INPUT ROWS:

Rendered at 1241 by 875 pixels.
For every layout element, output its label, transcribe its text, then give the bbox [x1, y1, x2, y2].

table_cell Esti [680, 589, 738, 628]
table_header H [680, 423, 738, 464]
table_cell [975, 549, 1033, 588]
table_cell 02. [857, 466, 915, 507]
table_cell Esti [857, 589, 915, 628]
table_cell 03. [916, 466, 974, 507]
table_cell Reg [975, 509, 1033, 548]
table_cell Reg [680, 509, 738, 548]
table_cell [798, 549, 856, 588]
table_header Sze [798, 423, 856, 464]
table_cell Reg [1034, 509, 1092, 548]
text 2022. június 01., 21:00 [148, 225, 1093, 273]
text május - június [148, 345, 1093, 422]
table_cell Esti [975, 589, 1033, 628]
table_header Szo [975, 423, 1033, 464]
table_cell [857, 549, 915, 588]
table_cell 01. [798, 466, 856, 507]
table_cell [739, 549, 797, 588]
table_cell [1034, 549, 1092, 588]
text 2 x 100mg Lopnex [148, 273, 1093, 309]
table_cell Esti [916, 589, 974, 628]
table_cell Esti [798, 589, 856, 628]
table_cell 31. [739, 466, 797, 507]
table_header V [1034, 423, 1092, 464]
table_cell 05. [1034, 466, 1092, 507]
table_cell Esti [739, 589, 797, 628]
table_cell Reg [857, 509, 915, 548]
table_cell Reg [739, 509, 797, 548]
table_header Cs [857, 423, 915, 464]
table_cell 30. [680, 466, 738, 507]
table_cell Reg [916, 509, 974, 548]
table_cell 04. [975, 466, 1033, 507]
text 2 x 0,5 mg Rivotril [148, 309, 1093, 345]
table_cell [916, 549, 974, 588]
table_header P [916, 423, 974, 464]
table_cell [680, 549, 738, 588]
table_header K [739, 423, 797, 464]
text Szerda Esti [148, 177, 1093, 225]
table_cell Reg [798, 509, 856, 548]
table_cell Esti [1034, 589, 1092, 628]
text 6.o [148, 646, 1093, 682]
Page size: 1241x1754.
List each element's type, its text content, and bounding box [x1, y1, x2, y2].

WHAT THE EXERCISE ASKS: Please output every line of the material above once more, character for character, from the first line through the last.

OUTPUT BELOW:
Rendered at 1241 by 875 pixels.
For every layout element, output its label, transcribe its text, then give the bbox [x1, y1, x2, y2].

table_cell Esti [680, 589, 738, 628]
table_header H [680, 423, 738, 464]
table_cell [975, 549, 1033, 588]
table_cell 02. [857, 466, 915, 507]
table_cell Esti [857, 589, 915, 628]
table_cell 03. [916, 466, 974, 507]
table_cell Reg [975, 509, 1033, 548]
table_cell Reg [680, 509, 738, 548]
table_cell [798, 549, 856, 588]
table_header Sze [798, 423, 856, 464]
table_cell Reg [1034, 509, 1092, 548]
text 2022. június 01., 21:00 [148, 225, 1093, 273]
text május - június [148, 345, 1093, 422]
table_cell Esti [975, 589, 1033, 628]
table_header Szo [975, 423, 1033, 464]
table_cell [857, 549, 915, 588]
table_cell 01. [798, 466, 856, 507]
table_cell [739, 549, 797, 588]
table_cell [1034, 549, 1092, 588]
text 2 x 100mg Lopnex [148, 273, 1093, 309]
table_cell Esti [916, 589, 974, 628]
table_cell Esti [798, 589, 856, 628]
table_cell 31. [739, 466, 797, 507]
table_header V [1034, 423, 1092, 464]
table_cell 05. [1034, 466, 1092, 507]
table_cell Esti [739, 589, 797, 628]
table_cell Reg [857, 509, 915, 548]
table_cell Reg [739, 509, 797, 548]
table_header Cs [857, 423, 915, 464]
table_cell 30. [680, 466, 738, 507]
table_cell Reg [916, 509, 974, 548]
table_cell 04. [975, 466, 1033, 507]
text 2 x 0,5 mg Rivotril [148, 309, 1093, 345]
table_cell [916, 549, 974, 588]
table_header P [916, 423, 974, 464]
table_cell [680, 549, 738, 588]
table_header K [739, 423, 797, 464]
text Szerda Esti [148, 177, 1093, 225]
table_cell Reg [798, 509, 856, 548]
table_cell Esti [1034, 589, 1092, 628]
text 6.o [148, 646, 1093, 682]
Page size: 1241x1754.
List each element's type, its text content, and bounding box [x1, y1, x2, y2].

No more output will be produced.